**WRITTEN INSTRUCTION**: Copy out every line word for word, from the first line of the entries down to and including the line that contains "27: (736, 126)".

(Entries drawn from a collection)
────────────────────────────────────────

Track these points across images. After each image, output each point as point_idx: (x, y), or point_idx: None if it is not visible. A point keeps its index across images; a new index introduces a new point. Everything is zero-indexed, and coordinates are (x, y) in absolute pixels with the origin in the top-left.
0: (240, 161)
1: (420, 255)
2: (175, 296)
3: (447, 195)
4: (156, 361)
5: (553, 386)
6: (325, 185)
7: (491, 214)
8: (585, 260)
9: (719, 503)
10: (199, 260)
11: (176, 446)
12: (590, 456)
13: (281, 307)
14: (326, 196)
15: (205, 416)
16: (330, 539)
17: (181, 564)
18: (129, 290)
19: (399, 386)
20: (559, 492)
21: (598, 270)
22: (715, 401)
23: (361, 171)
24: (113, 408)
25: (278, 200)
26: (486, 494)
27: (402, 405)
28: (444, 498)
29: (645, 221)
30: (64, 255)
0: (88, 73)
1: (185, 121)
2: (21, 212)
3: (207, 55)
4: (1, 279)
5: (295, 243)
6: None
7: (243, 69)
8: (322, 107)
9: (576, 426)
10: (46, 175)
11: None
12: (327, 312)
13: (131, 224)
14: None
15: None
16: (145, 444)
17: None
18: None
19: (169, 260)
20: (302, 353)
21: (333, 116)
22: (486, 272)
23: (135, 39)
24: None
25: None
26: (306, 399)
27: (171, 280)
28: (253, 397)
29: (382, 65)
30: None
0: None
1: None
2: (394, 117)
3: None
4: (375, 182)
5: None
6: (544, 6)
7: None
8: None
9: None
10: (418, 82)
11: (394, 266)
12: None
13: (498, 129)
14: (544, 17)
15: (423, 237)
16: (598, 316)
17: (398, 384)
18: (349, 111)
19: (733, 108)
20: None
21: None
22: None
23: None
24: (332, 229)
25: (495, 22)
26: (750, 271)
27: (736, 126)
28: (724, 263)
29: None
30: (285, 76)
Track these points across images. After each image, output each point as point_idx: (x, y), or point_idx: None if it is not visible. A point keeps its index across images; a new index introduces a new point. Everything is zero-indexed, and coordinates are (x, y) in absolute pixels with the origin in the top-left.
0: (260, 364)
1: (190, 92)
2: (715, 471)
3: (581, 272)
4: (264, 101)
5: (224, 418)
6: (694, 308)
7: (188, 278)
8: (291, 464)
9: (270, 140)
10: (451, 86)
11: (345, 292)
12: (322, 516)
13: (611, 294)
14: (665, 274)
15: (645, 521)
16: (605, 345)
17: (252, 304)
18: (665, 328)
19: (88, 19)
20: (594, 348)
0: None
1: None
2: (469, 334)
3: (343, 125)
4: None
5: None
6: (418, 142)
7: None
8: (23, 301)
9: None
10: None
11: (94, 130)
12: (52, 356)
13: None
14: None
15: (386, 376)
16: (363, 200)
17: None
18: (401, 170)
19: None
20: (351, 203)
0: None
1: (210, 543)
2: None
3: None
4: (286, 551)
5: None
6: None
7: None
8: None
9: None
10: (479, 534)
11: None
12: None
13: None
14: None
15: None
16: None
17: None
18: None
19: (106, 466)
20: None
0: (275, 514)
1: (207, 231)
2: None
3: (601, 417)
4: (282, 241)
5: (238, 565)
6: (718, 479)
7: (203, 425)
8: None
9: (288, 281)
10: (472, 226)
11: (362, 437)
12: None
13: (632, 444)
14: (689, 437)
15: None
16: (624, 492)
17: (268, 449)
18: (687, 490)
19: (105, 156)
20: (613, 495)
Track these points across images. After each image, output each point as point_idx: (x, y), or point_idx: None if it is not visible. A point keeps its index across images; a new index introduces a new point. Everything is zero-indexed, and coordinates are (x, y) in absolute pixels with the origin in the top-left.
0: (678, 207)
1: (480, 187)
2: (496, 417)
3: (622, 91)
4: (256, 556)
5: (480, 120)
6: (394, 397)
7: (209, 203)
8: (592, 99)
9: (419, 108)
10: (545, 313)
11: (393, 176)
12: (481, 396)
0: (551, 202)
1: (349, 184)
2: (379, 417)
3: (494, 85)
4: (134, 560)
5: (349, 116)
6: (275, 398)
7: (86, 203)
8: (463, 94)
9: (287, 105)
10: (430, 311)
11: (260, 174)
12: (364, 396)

────────────────────────────────────────

**ANSWER TO THE EXERCISE**:
Track these points across images. After each image, output each point as point_idx: (x, y), or point_idx: None if it is not visible. A point keeps its index across images; a new index introduces a new point. Everything is zero-indexed, and coordinates are (x, y) in absolute pixels with the origin in the top-left.
0: (240, 161)
1: (420, 255)
2: (175, 296)
3: (447, 195)
4: (156, 361)
5: (553, 386)
6: (325, 185)
7: (491, 214)
8: (585, 260)
9: (719, 503)
10: (199, 260)
11: (176, 446)
12: (590, 456)
13: (281, 307)
14: (326, 196)
15: (205, 416)
16: (330, 539)
17: (181, 564)
18: (129, 290)
19: (399, 386)
20: (559, 492)
21: (598, 270)
22: (715, 401)
23: (361, 171)
24: (113, 408)
25: (278, 200)
26: (486, 494)
27: (402, 405)
28: (444, 498)
29: (645, 221)
30: (64, 255)
0: (88, 73)
1: (185, 121)
2: (21, 212)
3: (207, 55)
4: (1, 279)
5: (295, 243)
6: None
7: (243, 69)
8: (322, 107)
9: (576, 426)
10: (46, 175)
11: None
12: (327, 312)
13: (131, 224)
14: None
15: None
16: (145, 444)
17: None
18: None
19: (169, 260)
20: (302, 353)
21: (333, 116)
22: (486, 272)
23: (135, 39)
24: None
25: None
26: (306, 399)
27: (171, 280)
28: (253, 397)
29: (382, 65)
30: None
0: None
1: None
2: (394, 117)
3: None
4: (375, 182)
5: None
6: (544, 6)
7: None
8: None
9: None
10: (418, 82)
11: (394, 266)
12: None
13: (498, 129)
14: (544, 17)
15: (423, 237)
16: (598, 316)
17: (398, 384)
18: (349, 111)
19: (733, 108)
20: None
21: None
22: None
23: None
24: (332, 229)
25: (495, 22)
26: (750, 271)
27: (736, 126)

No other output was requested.